Christmas Without Taking the Credit

It seems that one of the new and growing traditions of December is the argument over what is the appropriate greeting and salutation we're supposed to be offering each other toward the end of the year. There seems to be a growing concern that "Merry Christmas" is going out of vogue and that the more encompassing "Happy Holidays" is taking over. Some of my fellow Christian brothers and sisters see this as one more attack in the culture wars. "Put Christ back into Christmas!" they exclaim -- as if this was up to somebody other than themselves. It seems strange that anyone would insist on everybody wishing everybody the same spiritual exercise regardless of the spiritual tradition. I can't imagine wishing my friends at the neighboring synagogue a Merry Christmas anymore than I can imagine them wishing me a Happy Hanukah. It would be as if we had missed the point. (Though this year we did have a fun Thanksgivukah service together the night before Thanksgiving on the first night of Hanukah.) However, if the reverse were to take place and my Jewish friend were to wish me a Merry Christmas and I were to wish him a Happy Hanukah then we would experience the real intent of the exchange -- a personal wish.

It's all personal, isn't it? We wish Happy Holidays to strangers and that's the way it should be. We're not personal with them. We don't know enough to know what spiritual wish to extend. But for those we know, we get personal. The same would go with a Christian friend who's just lost a loved one -- wishing a Merry Christmas may be a way of saying I don't know or I don't understand or I don't care. Instead my best wish might be to say, "I hope these days are not too difficult for you." Now that's personal.

The shepherds of Bethlehem came away from the manger with no expectation that anyone was going to wish them anything. How could anyone have known? It was too personal. That's what the revelation of God is. They were just minding their own business when the angel appeared and frightened them half to death. Why us? they ask. Who are we to get such news? But got it they did and I can't imagine any attempt on their part to explain it would have been met with anything more than suspicious looks. It was too personal. The revelation of God to anybody about anything -- love, grace, forgiveness, wisdom -- is not a badge of honor or a civil right. The shepherds' story reminds us that whatever we've discovered about God came to us quite apart from our deserving nature or keen intellect.

Rewind the tape of your own life and consider the primary causes for your discovery of what you've come to believe about God. Did it have something to do with your family? The culture you were born in? The kindness of a friend? The care of a mentor? The compelling argument of an author? The passion of a spouse? Were these your choices? Likely not. Somehow, someway the news got to you by hook or by crook. If you really thought about it -- you could find little or no reason to take any credit.

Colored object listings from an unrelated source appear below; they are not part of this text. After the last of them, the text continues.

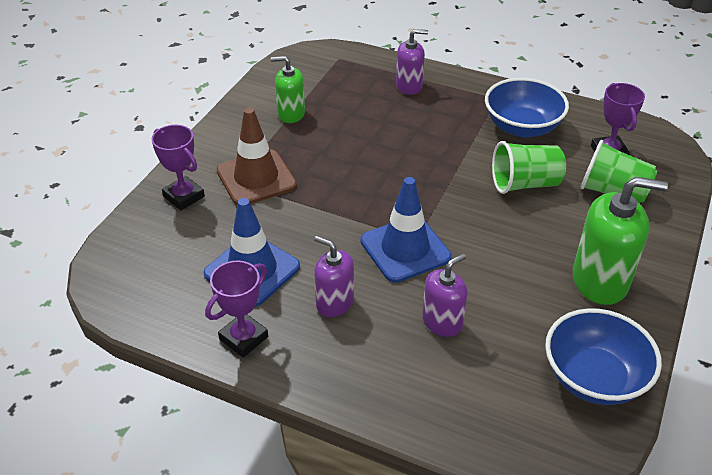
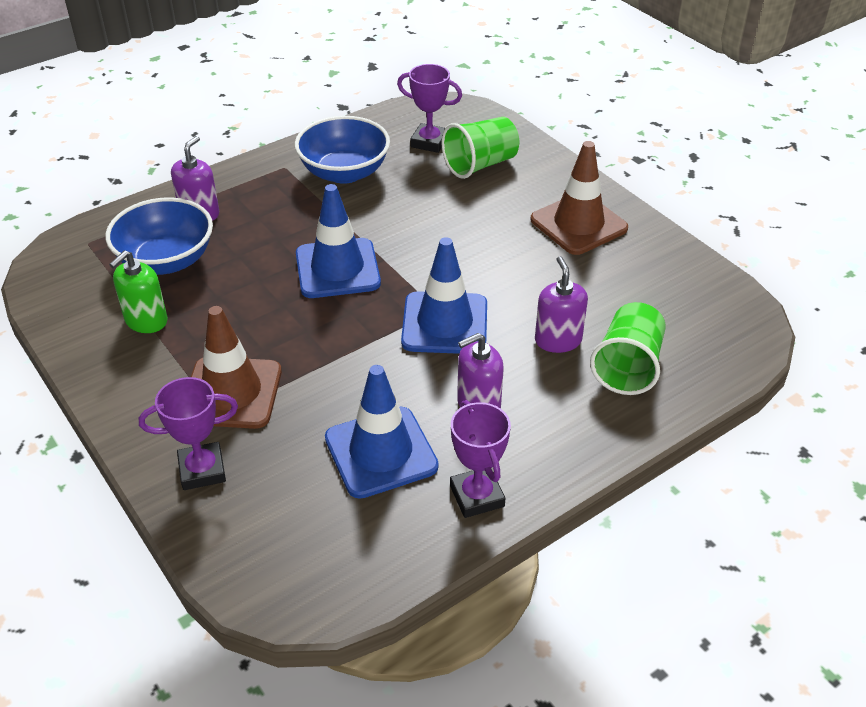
camera: 60 degrees left, 0 degrees up
(414, 171) = (337, 269): none -> blue traffic cone
(524, 184) = (424, 208): green cup -> green cup (627, 367)
(594, 377) = (680, 280): blue bowl -> blue bowl (166, 260)
(600, 280) = (578, 224): green soap dispenser -> brown traffic cone

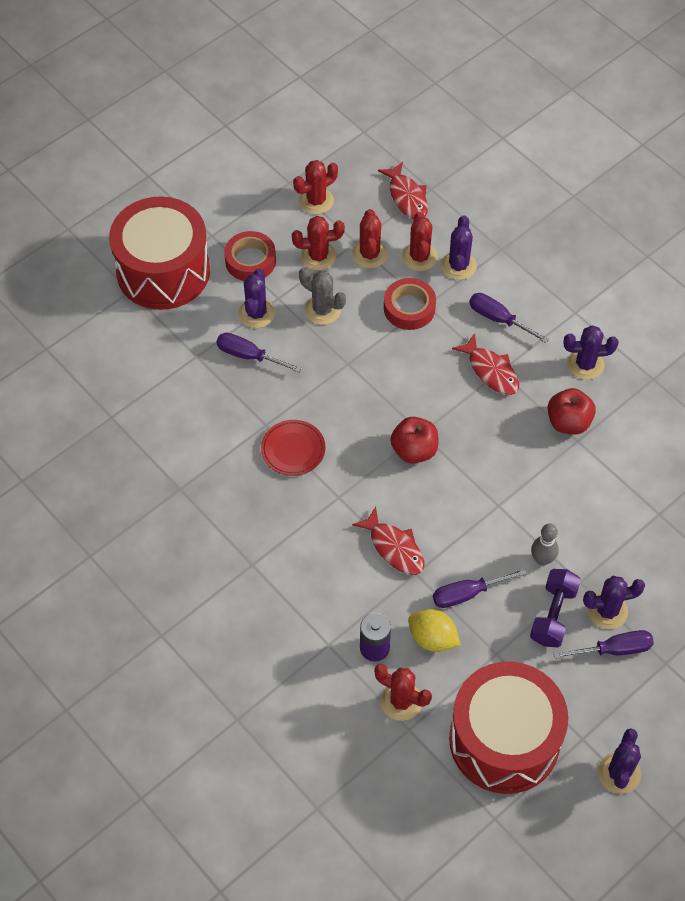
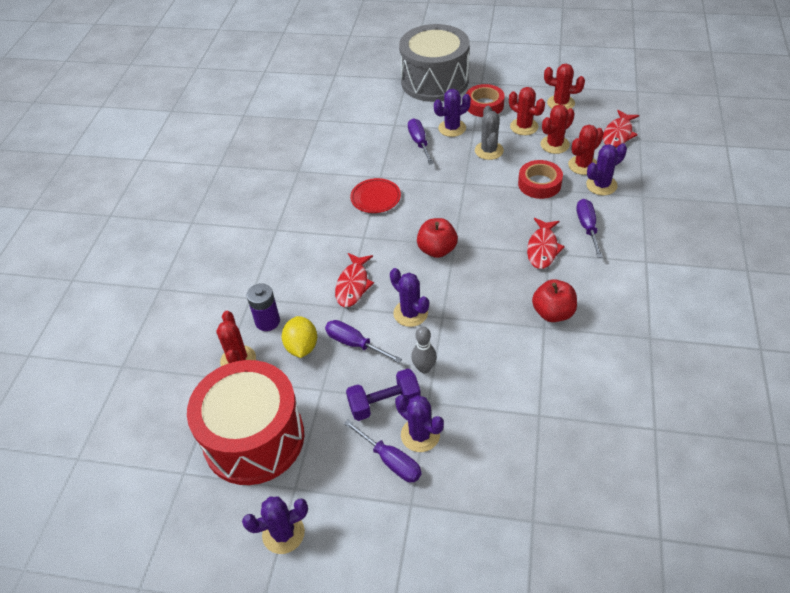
camera: 55 degrees right, 10 degrees down
(163, 271) = (434, 81): red drum -> grey drum
(585, 364) = (611, 292): purple cactus -> purple cactus (410, 313)

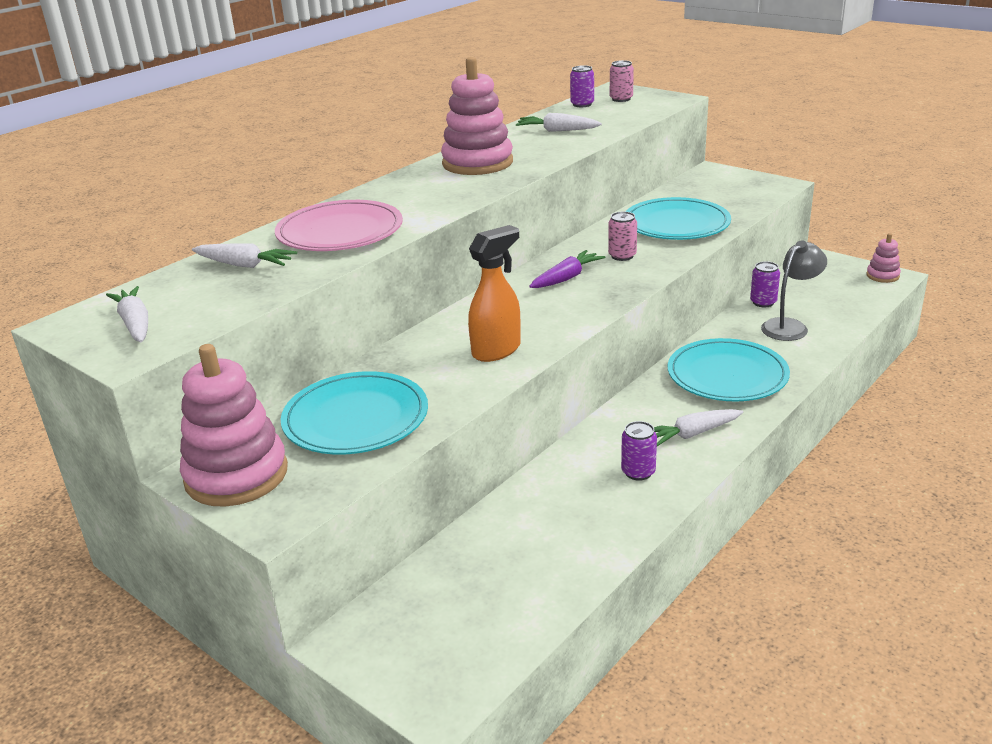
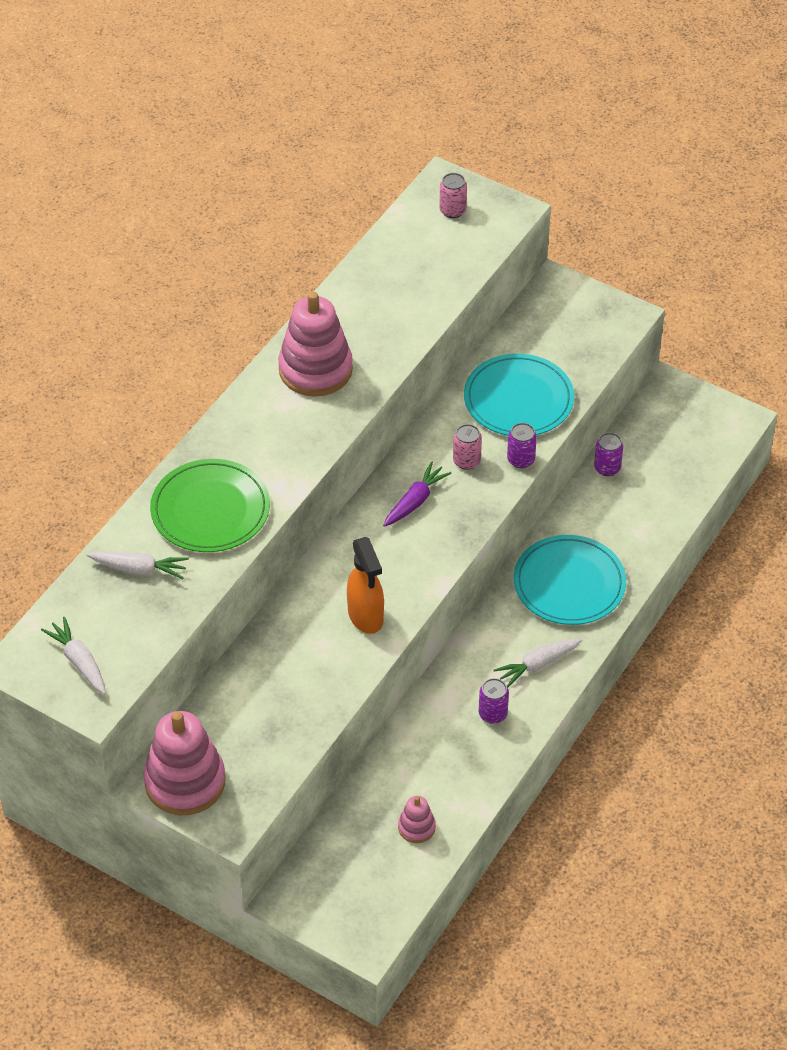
camera: 10 degrees left, 20 degrees up
(340, 232) = (210, 510): pink plate -> green plate
(356, 418) = (262, 711): turquoise plate -> none
(497, 350) = (366, 616): orange spray bottle -> orange spray bottle turned 120 degrees clockwise
(557, 131) = (389, 293): white carrot -> none
(582, 104) = (409, 224): purple can -> purple can (521, 459)
(790, 326) = (631, 507): grey lamp -> none
(882, 276) = (731, 418): pink stacking toy -> pink stacking toy (416, 827)

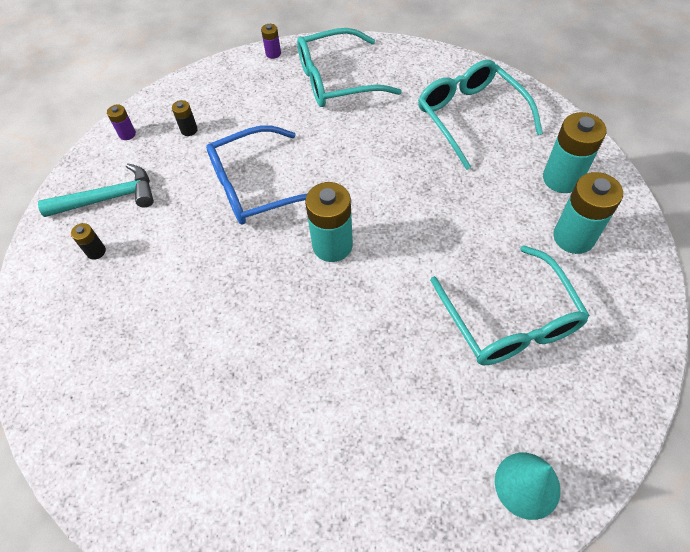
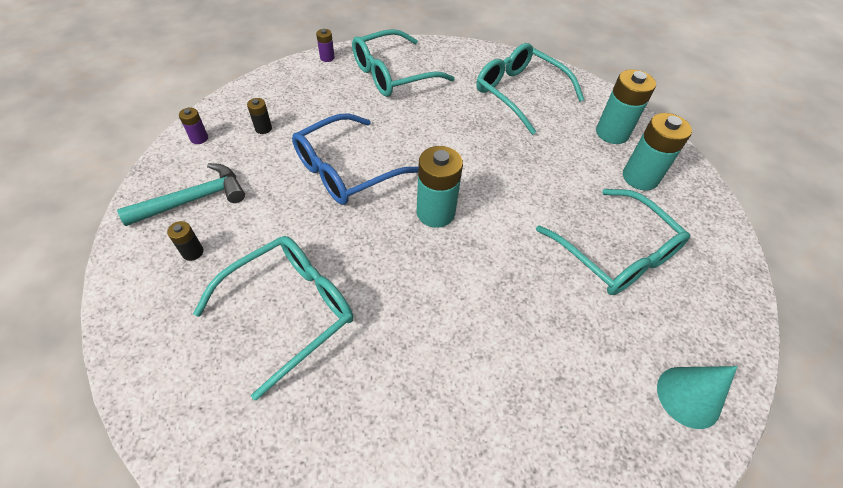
camera: 20 degrees left, 5 degrees down
(166, 323) = (289, 311): none -> turquoise glasses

And I wonder if that isn't the best place to be at Christmas -- that place where we find no room for self-credit. The revelation has come and I had nothing to do with it. It just came, sometimes despite myself. The mystery and wonder of that is both overwhelming and humbling. It certainly gives me no reason to insist on anybody wishing me any particular kind of holiday. Those closest to me who understand my epiphanies will know what to say. And if by chance I've cared enough to know what to say back -- well then maybe that's my way of putting Christ back into the holidays.